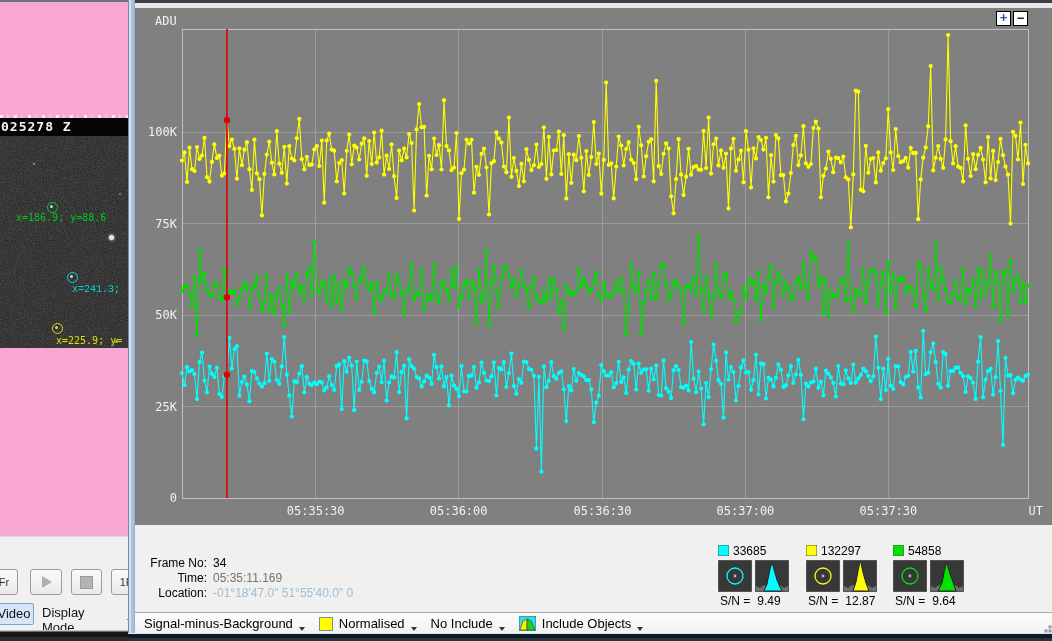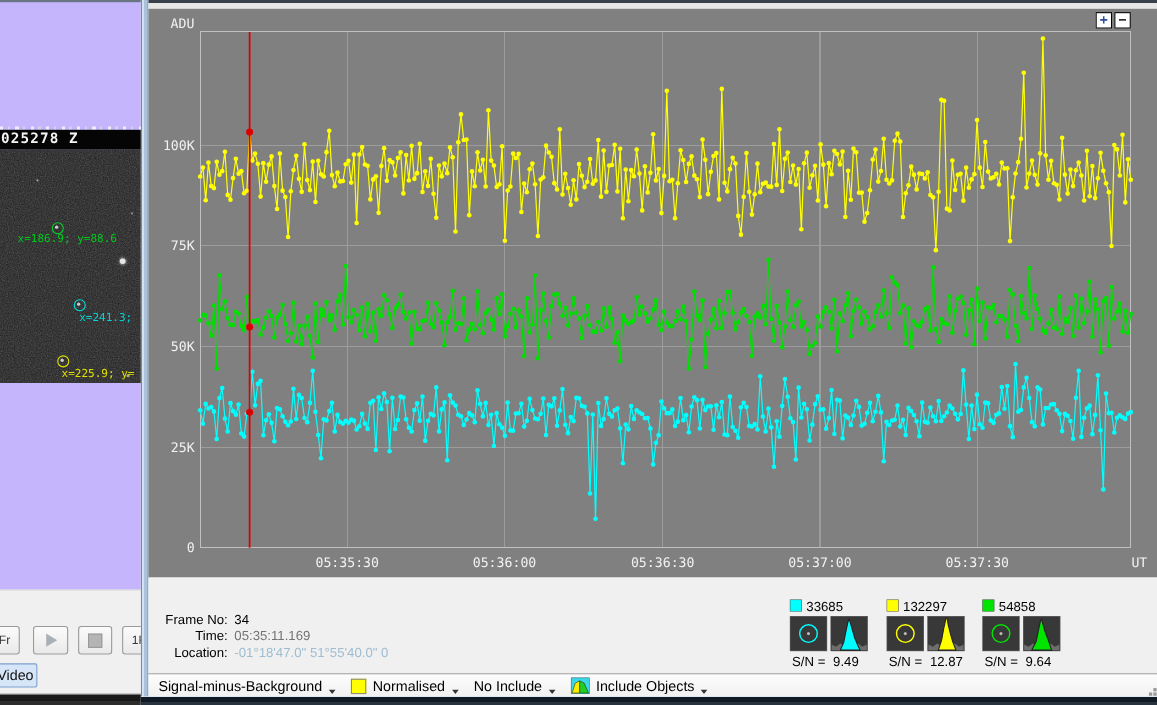--- a/index.html
+++ b/index.html
@@ -1,34 +1,34 @@
 <!DOCTYPE html>
 <html><head>
 <meta charset="utf-8">
 <style>
   html,body{margin:0;padding:0;background:#222;}
   .screen{position:relative;width:1052px;height:641px;overflow:hidden;
           font-family:"Liberation Sans",sans-serif;background:#a9a9a9;}
   
-  .left-win{position:absolute;left:0;top:0;width:135px;height:641px;background:#c4b5fd;overflow:hidden;}
+  .left-win{position:absolute;left:0;top:0;width:135px;height:641px;background:#f9a8d4;overflow:hidden;}
   .lw-top{position:absolute;left:0;top:0;width:100%;height:2px;background:#6a7582;}
   .vti-bar{position:absolute;left:0;top:118px;width:135px;height:18px;background:#050505;
            color:#f4f4f4;font:bold 13px "DejaVu Sans Mono",monospace;line-height:18px;letter-spacing:1px;padding-left:1px;}
   .vti-noise{position:absolute;left:0;top:115px;width:135px;height:3px;opacity:.75;
            background:repeating-linear-gradient(90deg,#fff 0 3px,transparent 3px 7px,#ddd 7px 9px,transparent 9px 14px);}
   .starfield{position:absolute;left:0;top:136px;width:135px;height:212px;background:#1e1e1e;overflow:hidden;}
   .starfield svg.noise{position:absolute;left:0;top:0;}
   .obj-ring{position:absolute;width:9px;height:9px;border-radius:50%;background:transparent;}
   .obj-ring.green{border:1.5px solid #00d22a;}
   .obj-ring.cyan{border:1.5px solid #00dede;}
   .obj-ring.yellow{border:1.5px solid #e3e300;}
   .obj-dot{position:absolute;width:3px;height:3px;border-radius:50%;background:#cfcfcf;}
   .obj-label{position:absolute;font:10px "DejaVu Sans Mono",monospace;white-space:nowrap;}
   .obj-label.green{color:#00c81e;}
-  .obj-label.cyan{color:#00d8d8;}
+  .obj-label.cyan{color:#00d8d8;font-family:Liberation Mono, monospace;}
   .obj-label.yellow{color:#e0e000;text-align:center;}
   .star{position:absolute;border-radius:50%;background:#e6e6e6;}
   .lw-panel{position:absolute;left:0;top:536px;width:135px;height:105px;background:#f0f0f0;border-top:1px solid #dcdcdc;}
   .tbtn{position:absolute;height:26px;background:linear-gradient(#fbfbfb,#e9e9e9);
         border:1px solid #9a9a9a;border-radius:3px;box-sizing:border-box;
         font:11px "Liberation Sans",sans-serif;color:#333;text-align:center;line-height:24px;}
   .glyph-play{width:0;height:0;border-top:6px solid transparent;border-bottom:6px solid transparent;
         border-left:10px solid #aab0b8;margin:6px auto 0 11px;}
   .glyph-stop{width:11px;height:11px;background:#b4b4b4;border:1px solid #9a9a9a;margin:6px auto 0 auto;}
   .video-tab{position:absolute;background:#d6e6f8;border:1px solid #7da2ce;border-radius:2px;box-sizing:border-box;
@@ -114,20 +114,24 @@
       <div class="tbtn" style="left:-16px;top:32px;width:34px;">1Fr</div>
       <div class="tbtn" style="left:30px;top:32px;width:32px;">
         <div class="glyph-play"></div>
       </div>
       <div class="tbtn" style="left:71px;top:32px;width:31px;">
         <div class="glyph-stop"></div>
       </div>
       <div class="tbtn" style="left:111px;top:32px;width:34px;">1Fr</div>
 
       <div class="video-tab" style="left:-6px;top:66px;width:40px;height:22px;">Video</div>
+      <div class="disp-mode" style="left:42px;top:68px;">
+        <span>Display Mode</span>
+        <span class="arr" style="border-left-width:4.5px;border-right-width:4.5px;border-top-width:5px;"></span>
+      </div>
       <div class="groove"></div>
     </div>
     <div class="lw-dark"></div>
   </div>
 
   <div class="chart-win">
     <div class="cw-left"></div>
     <div class="cw-top"></div>
 
     <div class="chart-area">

┄┄┄┄┄┄┄┄┄┄

→ **JOB**
Give every entry above again, exactly, and keep all pictures out of it.

→ **COMPLETED EXERCISE**
--- a/index.html
+++ b/index.html
@@ -1,34 +1,34 @@
 <!DOCTYPE html>
 <html><head>
 <meta charset="utf-8">
 <style>
   html,body{margin:0;padding:0;background:#222;}
   .screen{position:relative;width:1052px;height:641px;overflow:hidden;
           font-family:"Liberation Sans",sans-serif;background:#a9a9a9;}
   
-  .left-win{position:absolute;left:0;top:0;width:135px;height:641px;background:#c4b5fd;overflow:hidden;}
+  .left-win{position:absolute;left:0;top:0;width:135px;height:641px;background:#f9a8d4;overflow:hidden;}
   .lw-top{position:absolute;left:0;top:0;width:100%;height:2px;background:#6a7582;}
   .vti-bar{position:absolute;left:0;top:118px;width:135px;height:18px;background:#050505;
            color:#f4f4f4;font:bold 13px "DejaVu Sans Mono",monospace;line-height:18px;letter-spacing:1px;padding-left:1px;}
   .vti-noise{position:absolute;left:0;top:115px;width:135px;height:3px;opacity:.75;
            background:repeating-linear-gradient(90deg,#fff 0 3px,transparent 3px 7px,#ddd 7px 9px,transparent 9px 14px);}
   .starfield{position:absolute;left:0;top:136px;width:135px;height:212px;background:#1e1e1e;overflow:hidden;}
   .starfield svg.noise{position:absolute;left:0;top:0;}
   .obj-ring{position:absolute;width:9px;height:9px;border-radius:50%;background:transparent;}
   .obj-ring.green{border:1.5px solid #00d22a;}
   .obj-ring.cyan{border:1.5px solid #00dede;}
   .obj-ring.yellow{border:1.5px solid #e3e300;}
   .obj-dot{position:absolute;width:3px;height:3px;border-radius:50%;background:#cfcfcf;}
   .obj-label{position:absolute;font:10px "DejaVu Sans Mono",monospace;white-space:nowrap;}
   .obj-label.green{color:#00c81e;}
-  .obj-label.cyan{color:#00d8d8;}
+  .obj-label.cyan{color:#00d8d8;font-family:Liberation Mono, monospace;}
   .obj-label.yellow{color:#e0e000;text-align:center;}
   .star{position:absolute;border-radius:50%;background:#e6e6e6;}
   .lw-panel{position:absolute;left:0;top:536px;width:135px;height:105px;background:#f0f0f0;border-top:1px solid #dcdcdc;}
   .tbtn{position:absolute;height:26px;background:linear-gradient(#fbfbfb,#e9e9e9);
         border:1px solid #9a9a9a;border-radius:3px;box-sizing:border-box;
         font:11px "Liberation Sans",sans-serif;color:#333;text-align:center;line-height:24px;}
   .glyph-play{width:0;height:0;border-top:6px solid transparent;border-bottom:6px solid transparent;
         border-left:10px solid #aab0b8;margin:6px auto 0 11px;}
   .glyph-stop{width:11px;height:11px;background:#b4b4b4;border:1px solid #9a9a9a;margin:6px auto 0 auto;}
   .video-tab{position:absolute;background:#d6e6f8;border:1px solid #7da2ce;border-radius:2px;box-sizing:border-box;
@@ -114,20 +114,24 @@
       <div class="tbtn" style="left:-16px;top:32px;width:34px;">1Fr</div>
       <div class="tbtn" style="left:30px;top:32px;width:32px;">
         <div class="glyph-play"></div>
       </div>
       <div class="tbtn" style="left:71px;top:32px;width:31px;">
         <div class="glyph-stop"></div>
       </div>
       <div class="tbtn" style="left:111px;top:32px;width:34px;">1Fr</div>
 
       <div class="video-tab" style="left:-6px;top:66px;width:40px;height:22px;">Video</div>
+      <div class="disp-mode" style="left:42px;top:68px;">
+        <span>Display Mode</span>
+        <span class="arr" style="border-left-width:4.5px;border-right-width:4.5px;border-top-width:5px;"></span>
+      </div>
       <div class="groove"></div>
     </div>
     <div class="lw-dark"></div>
   </div>
 
   <div class="chart-win">
     <div class="cw-left"></div>
     <div class="cw-top"></div>
 
     <div class="chart-area">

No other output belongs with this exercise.